画面の前の五里霧中:動けない自分と、焦る心

「今日は何もやる気が起きないなぁ……」
「何かしたいけれど、何をしたら良いか分からない……」

パソコンの前に座り、深く頭を抱える私。

頭の中では、生活のために何か行動を起こさなければならないのは痛いほど分かっている。
でも、一体何をしたら良いのだろう。

実は、胸の奥でやってみたいことはいくつかあるのだ。
けれど、失敗の二文字が頭をよぎり、足をすくませる。なかなか具体的な「行動」という形にまで結実しない。
人生大逆転を夢見る身としては、とにかく打席に立って行動してなんぼ、という気はしている。

分かる、それは痛いほど分かるんだけど……。

そうやすやすとは動けないのが人間の性(さが)というもの。
もっとフットワークが軽く、活動的な人間ならどんなに良かっただろうと、自嘲気味にため息をつく日々だ。

一歩踏み出す処方箋:五感で受け取る世界の輪郭

「何もしないよりは、散歩でもしたほうが良いかな」

特にすることもなく、行き場のない暇な時間が訪れると、私は決まってスニーカーの紐を結ぶ。

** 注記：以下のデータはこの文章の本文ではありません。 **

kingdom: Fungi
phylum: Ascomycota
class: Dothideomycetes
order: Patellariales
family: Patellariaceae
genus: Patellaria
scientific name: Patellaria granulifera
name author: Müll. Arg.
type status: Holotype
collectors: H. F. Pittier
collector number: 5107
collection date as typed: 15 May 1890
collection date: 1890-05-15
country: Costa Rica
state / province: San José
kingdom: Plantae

散歩をしている間、私は無心で、ただ歩くことだけに集中する。
チチチ、と鼓膜を揺らす小鳥のさえずりに耳を澄ます。
道端に、誰に気付かれずとも健気に咲いている名もなき花を眺める。
いつもの路地裏にいる、気まぐれな猫をそっと撫でる。

五感をじんわりと刺激していくこの時間は、凝り固まった心をほぐす気分転換にピッタリだ。

また、不思議なことに、ただ足を動かしていると、ふと目の前が開けるような良いアイデアが降ってくることがある。
あれほど机にかじりつき、椅子に座っているだけでは何も浮かばなかったというのに。

ただ歩くという前進:思考の澱を流す準備運動

身体を動かすことで、脳の霧が晴れ、複雑に絡み合っていた思考がスッキリと整理されていく。

何もすることが無い。
何をしたら良いか分からない。

そんな時、私はただ、一歩ずつ地面を踏みしめる。

散歩しているときだけは、まだ見ぬ将来の不安に怯える必要はない。
過去の後悔に囚われることもない。
それは、過去でも未来でもなく、「今この瞬間」の風と光に真っ直ぐ向き合える、贅沢な時間なのだ。

何も思いつかない時の散歩は、決して立ち止まっている無駄な時間などではない。
次に力強く地を蹴り、前へ進むための、大切な心の準備運動なのである。